M. Carolina, al contrario di quello che si potrebbe pensare, non ha avuto un carattere introverso o chiuso, non è vissuta estranea alle necessità della propria Comunità "per essere tutta del suo Signore", ma anzi era proprio lei che spingeva la Comunità a conoscere i problemi della società, con la lettura del giornale nei momenti di ricreazione. Nel suo ufficio di portinaia e di telefonista coglieva le opportunità per soccorrere e consolare le persone che le si rivolgevano e, infine, aveva un carattere allegro e vivace. Da tutto questo ne risulta una personalità tutt'altro che "patipsichica", come ebbe a scrivere di lei qualcuno.
La partecipazione al dolore e alla sofferenza di Gesù non è nemmeno una prerogativa di un particolare carisma, ma piuttosto assume diverse sfumature ed accentuazioni da caso a caso perché, come già detto, tutti siamo chiamati a portare la nostra croce, se vogliamo essere autentici discepoli. Ci domandiamo allora: come dev'essere vissuta dai Discepoli e Apostoli dello Spirito Santo e perché è così fortemente sottolineata negli scritti? Su quest'ultimo aspetto, in particolare, oggi non mancano le occasioni per una continua riflessione, a partire dalle difficoltà che, sia in ambito religioso sia in ambito sociale, ci si impongono e, inoltre, per trovare la risposta non ci possiamo scostare dagli insegnamenti di Gesù e dalla vita e opere di M. Carolina e P. David. Infatti potremmo metterci di fronte alle diverse e apparenti contraddizioni o difficoltà della vita, come coloro che attendono un particolare "evento risolutore" che sblocchi istantaneamente le cose, per cui tanto o poco che si faccia è sempre uguale perché "non è ancora il momento". Oppure potremmo affannarci dalla mattina alla sera facendo da noi stessi, travolti dal tentativo di guadagnarci i nostri metri di terra.
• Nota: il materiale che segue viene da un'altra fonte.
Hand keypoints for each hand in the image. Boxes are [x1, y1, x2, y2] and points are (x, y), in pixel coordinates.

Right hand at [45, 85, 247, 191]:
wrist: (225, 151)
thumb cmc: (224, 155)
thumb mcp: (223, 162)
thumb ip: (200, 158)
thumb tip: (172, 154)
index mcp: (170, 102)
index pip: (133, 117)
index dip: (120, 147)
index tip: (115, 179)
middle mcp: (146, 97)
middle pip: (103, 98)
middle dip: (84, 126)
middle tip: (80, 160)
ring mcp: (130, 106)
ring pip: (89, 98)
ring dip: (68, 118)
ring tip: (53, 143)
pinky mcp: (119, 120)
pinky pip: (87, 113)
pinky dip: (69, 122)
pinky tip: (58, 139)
Anche facendo così si soffrirebbe, ma sarebbe una sofferenza sterile, perché non vissuta secondo la volontà di Dio.
 Una terza via invece, dolorosa, nascosta, silenziosa, conforme alla sua volontà, è quella di chi opera mettendoci tutto se stesso, ma consapevole che dietro ogni evento, anche incomprensibile, c'è il misterioso piano di Dio che conduce la nostra storia e quella dell'umanità. Non aspettarsi, quindi, che piova tutto dal cielo, "perché tanto ogni nostro sforzo è inutile", né indispettirsi perché non si ottengono i "successi" sperati. La terza via è quella presa da M. Carolina, vissuta da P. David e voluta da Gesù: sacrificio, nascondimento, azione, ma non una cosa senza l'altra: tutte e tre insieme. Potremmo riassumere molto efficacemente il concetto con l'immagine parabolica del seme che deve prima morire per dare frutto abbondante. Il seme è nascosto, si sacrifica nel silenzio dell'attesa e del morire, ma opera anche, nella scelta volontaria e quindi, in definitiva, operosa, di sacrificarsi per un ideale molto più grande e alto delle proprie vedute limitate.
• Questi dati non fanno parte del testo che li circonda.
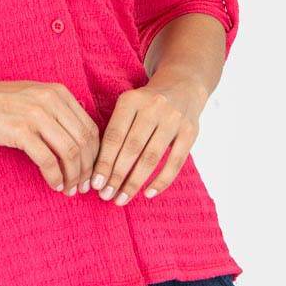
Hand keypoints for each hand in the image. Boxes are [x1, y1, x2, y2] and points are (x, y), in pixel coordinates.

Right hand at [0, 78, 99, 194]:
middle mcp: (51, 100)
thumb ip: (56, 112)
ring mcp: (35, 114)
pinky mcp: (20, 131)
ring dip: (73, 176)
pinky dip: (55, 177)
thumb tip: (80, 141)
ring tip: (69, 190)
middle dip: (87, 169)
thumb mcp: (33, 97)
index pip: (90, 128)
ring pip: (70, 152)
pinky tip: (54, 185)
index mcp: (58, 92)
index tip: (90, 172)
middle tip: (83, 187)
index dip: (95, 155)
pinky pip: (48, 160)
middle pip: (84, 141)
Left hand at [89, 76, 208, 204]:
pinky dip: (161, 180)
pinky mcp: (190, 131)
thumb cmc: (145, 105)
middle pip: (131, 148)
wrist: (182, 86)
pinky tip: (148, 193)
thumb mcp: (128, 106)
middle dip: (116, 175)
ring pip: (151, 157)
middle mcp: (152, 107)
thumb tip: (97, 170)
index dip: (103, 161)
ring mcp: (173, 119)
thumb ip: (115, 130)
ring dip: (135, 182)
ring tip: (122, 199)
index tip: (95, 184)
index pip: (114, 136)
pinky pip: (176, 162)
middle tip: (106, 196)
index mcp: (130, 100)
 Ma perché questa accentuazione di dolore e di sacrificio nell'Opera dello Spirito Santo? Una risposta: perché i Discepoli e Apostoli dello Spirito Santo devono fare come fa Lui! E come agisce lo Spirito Santo? In modo del tutto nascosto, tanto che Gesù ha dovuto chiedere espressamente l'impegno per conoscerlo, amarlo, glorificarlo, ecc. Agisce per condurre le anime a Gesù, non a se stesso, rimanendo sempre nell'ombra (si sacrifica, in un certo senso, per la gloria di Gesù). Agisce per conformare a Gesù le anime, e la massima conformazione a Gesù si ha sulla croce, prima di giungere alla risurrezione. E agisce, infine, come nessun altro: i suoi molteplici titoli "Spirito Creatore", "Spirito Santificatore", "Signore che dà la vita", "Ha parlato per mezzo dei profeti", "Regge e governa l'universo", ecc., ne sono una chiara testimonianza.